After Hepburn died, he and her friend Lauren Bacall arranged for the bench to be sent to Dag Hammarskjold Plaza, where it resides today.
City Hall Park
At a time of heightened security concerns around government buildings, Vellonakis designed City Hall Park so that the perimeter of the park would be protected with strategically placed elements like trees and police booths—ensuring that the park would be a safe location for elected officials.
Washington Square Park
One of the designer’s most notable projects was the redesign of Washington Square Park in Greenwich Village, which was previously chopped up with steps, ramps, raised plazas, and a concrete wall in the urban aesthetic. “It was popular in the ‘60s and ‘70s to urbanize parks rather than look at the greener solution, “ said Vellonakis. “My whole life in parks was the greener approach.”
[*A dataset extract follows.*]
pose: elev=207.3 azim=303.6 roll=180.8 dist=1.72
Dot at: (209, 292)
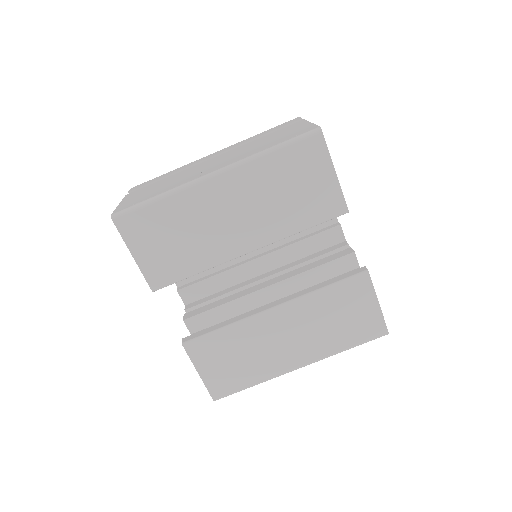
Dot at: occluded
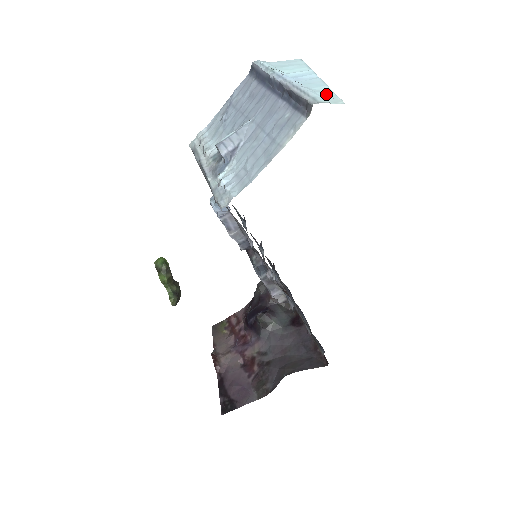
After going through five lawsuits with those who opposed changing the park, the renovation persevered, and now the park is 25% greener and more cohesive with a dog park, a play area with rolling hills, and park lighting and benches inspired by designs from the 1850s.
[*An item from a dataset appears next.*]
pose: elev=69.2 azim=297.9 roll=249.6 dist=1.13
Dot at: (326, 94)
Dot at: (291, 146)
“I always aimed to make parks more accessible and more green.”
Abingdon Square Park
Abingdon Square Park similarly saw resistance from some neighbors who were hesitant about changing the original paved asphalt playground. But Vellonakis’ successful design oversaw a new mounded, rolling hill at its center, comfortable benches, and beautiful lighting. Abingdon Square Park is now a jewel in Greenwich Village.
“Real estate and architecture have always been my passion,” Vellonakis observed.
After retiring from the Parks Department, he began working full-time as a real estate agent for Brown Harris Stevens. “What I love most about real estate are my clients and the people I meet. I love looking at real estate and helping people especially in Greenwich Village, which is my home,” says Vellonakis, who lives on Lower Fifth Avenue.
He can always enjoy the fruits of his former labor at a nearby park.
“Our city parks were dangerous and in disrepair,” Vellonakis recalled. “I worked at a time when we transformed parks from liabilities to assets that offer a better image of New York City; they’ve changed the dynamics of our city and improved our quality of life.”
The magical thing about parks is that they continue to grow as the trees get bigger and the landscapes mature. Although the designer’s work is done, his parks will always go on progressing and flourishing.